So today was the start of my second Boston-area hockey camp for Rick Heinz. After registration was complete my assistant and I gave our introductions then proceeded to get ready to go on the ice in order to start the camp. Everything was going well until the Zamboni guy informed me that I had to go to the main office and speak with the Board of Health. "Oh great," I thought, "They're going to make me put on a helmet and throw a hissy fit about how the head coaches aren't wearing helmets." So at 10:20, at the point of our ice cut, I went into the main office prepping myself for the intended "helmet lecture" and how I might possibly fall and crack open my head bleeding everywhere before slowly falling into a coma and dying... well... maybe just hitting my head, but that version isn't as entertaining and wouldn't make headlines. Anyway, the "No Helmet = Death lecture" was about to begin when the lady, Nancy, said to me, "Are you the director?"
"I'm the head instructor," I replied. Then came the big blow... "Where's your paperwork?" This began her onslaught of questions I had no answer to. "What paperwork?" She barked back, "Your CORI and SORI, do you have them?

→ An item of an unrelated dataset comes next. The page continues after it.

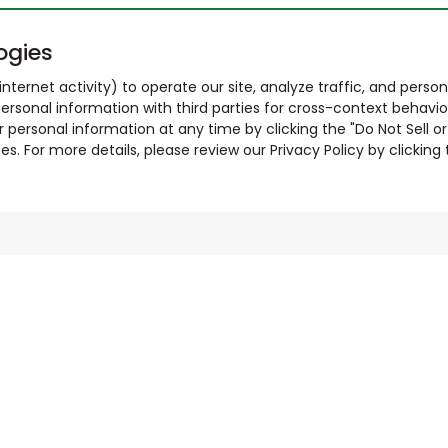
ogies
nternet activity) to operate our site, analyze traffic, and person
ersonal information with third parties for cross-context behavio
r personal information at any time by clicking the "Do Not Sell o
. For more details, please review our Privacy Policy by clicking t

Who's trained in CPR, more importantly, do you have a physician on hand? Where are the kids health forms?" So I calmly answered her, "Well, I honeslty don't take care of any of the paperwork, I'll go call the main office and let them know about this and then you should call and speak with them to get a more sufficient answer." So I left, called the office, gave them a heads up and then proceeded back on the ice for the second ice session.
The second session also went great, the kids worked extremely hard and had an absolute blast, as did I. 11:50 rolled around, time for us to get off the ice. So we picked up the pucks and began to leave the ice surface - then all hell broke loose. My dearest friend Nancy was there with her friend from the department of health in Marlboro. The lady looked at me and said she needed to speak with me. "Okay", I though, this may or may not be good. It wasn't. She informed me that the state of Massachussets was cancelling the camp and that I was not be anywhere near the children anymore. I didn't have a CORI on file, so she indicated that I might be a child molestor and no one would know it, or possibly even one of my staff might be. Then she proceeded to cite some ordinance or regulation that we violated - literally by the reg. number. I looked at her and said, "That means nothing to me." So she gave me the gist and basically said, once again, that the camp was cancelled. Then came a barrell of laughs for me, "Are the kids all three feet apart," she asked. I just gave her that look, you know, the "how dumb are you look?" They're all crammed into a tiny locker room, what do you think the correct answer that one is? So she ordered that I keep them three feet apart just in case someone sent their plague ridden child into the world with a highly communicable disease that might kill us all in one foul swoop. So I went into the locker room, told the kids to go eat lunch and that they'd have to sit three feet apart... but mind you, I can't enforce it because I am no longer responsible for them, how did she expect all this to get done? I might moleste them while trying to tell them to sit three feet apart.
To make a long story marginally shorter, the camp was finally cancelled when the Massachussetts board of health denied our request to hold a four day camp instead of a school. Why does five days matter more than four? This is the kicker. A school is only considered a "camp" if kids spend 5 days or more with the same group during a time span of two consecutive weeks. If we had run a four day camp, the board wouldn't have been able to touch us. So you got it, if you want to moleste children in Massachussetts, just hold a four day camp, because only on the fifth day, apparently, will you get around to molesting them, but your camp will be over! Now, it probably still wouldn't have mattered for us, and here's why. Our brochure says that it is a hockey school, and the goaltending brochure never says the word "camp", which is good. But in the player brochure, on page whatever in the middle of the brochure the words, "A Day at Camp" appear to describe what the school is like on an average day. Thus we would be considered a camp anyway because the brochure has the word camp in it once to describe the daily routine. So instead of running a background check on my partner and I to see that we have never molested kids and are not registered sex offenders, we had to cancel the camp.
I think one of the fathers said it best, "When adults and the government get involved, the kids always lose." Amen. Most of the people had nothing good to say about the Commonwealth of Massholes, and neither do I. It's a shame that these kids, who all said they had a blast at their one day of hockey school won't get to have a second, a third, fourth or fifth skate. It really is a shame. I guess it's for their safety.